The ISP, which already provides the fastest consumer broadband speeds in the UK, will aim its 100Mbps service at 'tech-savvy' users
Written by David Meyer, Contributor

Virgin Media plans to start rolling out a broadband service providing speeds of up to 100Mbps to homes by the end of this year.

The high-speed service, announced on Thursday, is aimed at "tech-savvy" customers, the company said. Virgin's network will provide "very close to advertised headline speeds" due to its use of cable, rather than the more widespread ADSL technology used by competitors, it added.

"There is nothing we can't do with our fibre-optic cable network, and the upcoming launch of our flagship 100Mbps service will give our customers the ultimate broadband experience," Virgin Media chief Neil Berkett said in its statement.

The 100Mbps service will let customers download a music album in as little as five seconds, as opposed to the 75 seconds the same download would take on a 24Mbps ADSL connection, according to Virgin.

The ISP currently provides broadband services at speeds going up to 10Mbps, 20Mbps and 50Mbps, depending on the chosen package. BT offers speeds of up to 20Mbps over its ADSL network, and in January it began to roll out services of up to 40Mbps in the limited areas where it is trialling fibre-to-the-cabinet technology.

Virgin's 100Mbps cable service will probably offer uplink speeds of 10Mbps or above, company spokesman Asam Ahmad said. The 50Mbps service now offers around 1.5Mbps on the uplink.

The company has 4.1 million broadband customers, of which 3.8 million are on cable. Virgin's cable services are available to 12.6 million homes, or 51 percent of the UK population, according to Ahmad.

The first areas to be offered the 100Mbps service have not yet been confirmed, but "will be a range up and down the country", Ahmad said. The new service is expected to be deployed across Virgin's entire cable network by the end of 2011.

Ahmad declined to provide pricing for the 100Mbps service, saying it was "too early to say".

Virgin also said that it will extend its 200Mbps trials to Coventry. The trials have been taking place since May 2009 in Ashford, Kent. The work there has been focused on "future technologies and applications, such as home teleconferencing and downloading HD programmes on-demand", Virgin said.

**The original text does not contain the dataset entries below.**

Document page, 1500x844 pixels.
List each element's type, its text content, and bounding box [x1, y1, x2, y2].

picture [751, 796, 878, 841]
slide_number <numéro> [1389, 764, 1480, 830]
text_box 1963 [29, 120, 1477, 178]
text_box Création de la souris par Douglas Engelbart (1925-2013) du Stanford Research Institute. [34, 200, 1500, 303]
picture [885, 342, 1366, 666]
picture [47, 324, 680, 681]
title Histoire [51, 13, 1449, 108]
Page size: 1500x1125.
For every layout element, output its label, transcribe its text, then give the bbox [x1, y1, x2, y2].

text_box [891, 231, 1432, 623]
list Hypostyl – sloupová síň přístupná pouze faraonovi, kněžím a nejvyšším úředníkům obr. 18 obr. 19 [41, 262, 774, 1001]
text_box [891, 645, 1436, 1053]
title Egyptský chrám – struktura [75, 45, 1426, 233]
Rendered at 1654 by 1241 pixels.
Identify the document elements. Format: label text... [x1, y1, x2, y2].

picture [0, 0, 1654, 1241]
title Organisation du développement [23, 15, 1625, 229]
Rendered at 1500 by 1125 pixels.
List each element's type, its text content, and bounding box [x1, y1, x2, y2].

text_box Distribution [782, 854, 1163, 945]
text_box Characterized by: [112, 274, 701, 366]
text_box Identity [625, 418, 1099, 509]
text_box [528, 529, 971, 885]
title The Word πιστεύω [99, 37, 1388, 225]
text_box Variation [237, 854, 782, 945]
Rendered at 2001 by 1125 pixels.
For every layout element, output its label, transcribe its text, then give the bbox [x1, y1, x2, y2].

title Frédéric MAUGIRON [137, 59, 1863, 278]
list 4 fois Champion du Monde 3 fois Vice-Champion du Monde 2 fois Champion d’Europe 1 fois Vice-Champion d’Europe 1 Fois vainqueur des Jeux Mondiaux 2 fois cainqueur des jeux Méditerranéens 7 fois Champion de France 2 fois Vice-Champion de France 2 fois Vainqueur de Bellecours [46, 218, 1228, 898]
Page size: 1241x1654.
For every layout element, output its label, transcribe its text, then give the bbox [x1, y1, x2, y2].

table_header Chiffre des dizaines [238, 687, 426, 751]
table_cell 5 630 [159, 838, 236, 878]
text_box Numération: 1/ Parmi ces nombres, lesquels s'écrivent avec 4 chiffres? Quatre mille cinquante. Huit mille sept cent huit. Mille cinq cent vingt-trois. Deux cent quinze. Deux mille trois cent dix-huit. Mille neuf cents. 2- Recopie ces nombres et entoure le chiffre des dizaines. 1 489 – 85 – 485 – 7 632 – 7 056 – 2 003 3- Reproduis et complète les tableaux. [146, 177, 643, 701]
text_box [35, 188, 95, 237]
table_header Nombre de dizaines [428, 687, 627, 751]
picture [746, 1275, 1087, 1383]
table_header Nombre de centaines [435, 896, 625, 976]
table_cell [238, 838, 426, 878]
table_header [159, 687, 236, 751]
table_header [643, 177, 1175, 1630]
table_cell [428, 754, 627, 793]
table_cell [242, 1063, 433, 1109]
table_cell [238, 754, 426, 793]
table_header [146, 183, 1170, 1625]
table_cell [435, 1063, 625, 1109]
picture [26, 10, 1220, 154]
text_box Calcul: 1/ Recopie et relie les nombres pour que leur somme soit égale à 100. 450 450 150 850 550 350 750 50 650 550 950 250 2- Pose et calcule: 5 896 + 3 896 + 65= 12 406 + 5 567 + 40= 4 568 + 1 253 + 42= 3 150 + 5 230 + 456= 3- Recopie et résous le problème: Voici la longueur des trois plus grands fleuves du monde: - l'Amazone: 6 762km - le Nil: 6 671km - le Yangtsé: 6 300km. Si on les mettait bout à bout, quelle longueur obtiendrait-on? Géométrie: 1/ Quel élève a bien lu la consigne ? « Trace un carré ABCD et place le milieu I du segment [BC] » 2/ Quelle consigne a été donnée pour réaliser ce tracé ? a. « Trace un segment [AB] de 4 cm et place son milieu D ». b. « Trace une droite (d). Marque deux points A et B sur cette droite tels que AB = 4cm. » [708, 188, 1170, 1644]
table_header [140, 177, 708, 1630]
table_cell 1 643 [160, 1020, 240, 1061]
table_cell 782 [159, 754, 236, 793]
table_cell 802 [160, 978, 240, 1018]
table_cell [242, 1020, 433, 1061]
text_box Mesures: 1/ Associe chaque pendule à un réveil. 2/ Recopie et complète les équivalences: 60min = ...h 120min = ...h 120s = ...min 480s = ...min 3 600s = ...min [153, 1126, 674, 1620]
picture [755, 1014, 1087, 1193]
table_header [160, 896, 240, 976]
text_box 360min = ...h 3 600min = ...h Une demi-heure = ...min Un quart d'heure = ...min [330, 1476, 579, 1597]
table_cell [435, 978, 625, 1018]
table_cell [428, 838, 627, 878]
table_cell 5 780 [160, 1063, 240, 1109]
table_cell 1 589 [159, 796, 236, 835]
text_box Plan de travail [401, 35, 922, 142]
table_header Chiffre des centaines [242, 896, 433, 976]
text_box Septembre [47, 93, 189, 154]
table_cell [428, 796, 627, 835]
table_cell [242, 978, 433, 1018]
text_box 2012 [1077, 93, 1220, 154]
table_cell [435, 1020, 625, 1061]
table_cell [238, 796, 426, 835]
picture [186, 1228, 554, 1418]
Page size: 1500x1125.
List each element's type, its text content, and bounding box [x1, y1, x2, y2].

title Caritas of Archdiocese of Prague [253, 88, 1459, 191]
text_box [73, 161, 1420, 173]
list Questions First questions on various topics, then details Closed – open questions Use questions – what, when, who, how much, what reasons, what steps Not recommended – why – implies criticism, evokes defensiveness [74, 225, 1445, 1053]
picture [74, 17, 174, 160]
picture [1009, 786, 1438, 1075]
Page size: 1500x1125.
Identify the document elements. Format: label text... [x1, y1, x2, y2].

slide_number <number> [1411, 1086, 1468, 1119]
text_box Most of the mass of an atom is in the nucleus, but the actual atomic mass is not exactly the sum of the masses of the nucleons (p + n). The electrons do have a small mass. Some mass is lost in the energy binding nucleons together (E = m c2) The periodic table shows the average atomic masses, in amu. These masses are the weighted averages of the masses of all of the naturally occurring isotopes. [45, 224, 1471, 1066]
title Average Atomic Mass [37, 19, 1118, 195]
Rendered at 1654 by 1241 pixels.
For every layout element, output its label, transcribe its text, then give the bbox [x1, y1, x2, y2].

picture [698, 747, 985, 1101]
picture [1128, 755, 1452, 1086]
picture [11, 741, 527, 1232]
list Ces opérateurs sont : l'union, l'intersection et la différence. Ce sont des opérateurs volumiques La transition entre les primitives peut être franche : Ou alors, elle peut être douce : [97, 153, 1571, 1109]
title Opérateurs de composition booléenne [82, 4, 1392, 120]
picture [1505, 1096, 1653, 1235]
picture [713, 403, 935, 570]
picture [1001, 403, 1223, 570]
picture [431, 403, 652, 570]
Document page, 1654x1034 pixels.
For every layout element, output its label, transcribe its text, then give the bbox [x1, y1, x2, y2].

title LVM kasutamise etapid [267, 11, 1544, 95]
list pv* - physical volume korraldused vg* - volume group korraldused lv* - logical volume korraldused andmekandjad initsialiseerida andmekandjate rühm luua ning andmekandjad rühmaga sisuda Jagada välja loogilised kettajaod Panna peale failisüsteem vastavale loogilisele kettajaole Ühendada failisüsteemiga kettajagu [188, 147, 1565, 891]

Separately on Thursday, the company released strong fourth-quarter financial results that showed a rise in revenue, prompted by consumer customer growth. It signed up 40,600 new cable and non-cable customers in the last three months of 2009, which helped revenue increase to £980m, a year-on-year jump of 3.3 percent. Its average revenue per cable customer rose 5.8 percent, to £44.81.

Virgin said in its results statement that it now has 98 percent of its cable broadband subscribers on speeds of 10Mbps or more. In addition, the number of 20Mbps or 50Mbps subscriptions has gone up by 45 percent to 560,300 over the last year. Virgin also noted that its 50Mbps product now has 41,400 subscriptions, up 81 percent on the previous quarter.

In its business operations, however, revenue fell 6.4 percent in the fourth quarter, to £145.2m. LAN Solutions revenue dropped 28.8 percent to £38.2m, wholesale takings declined 21.7 percent to £37.6m and retail voice sales dipped 7.5 percent to £42m.

 For the whole year of 2009, Virgin reported revenue of £3.8bn, up from £3.77bn the previous year. It also announced an operating income of £142m, compared with an operating loss of £271.8m in 2008.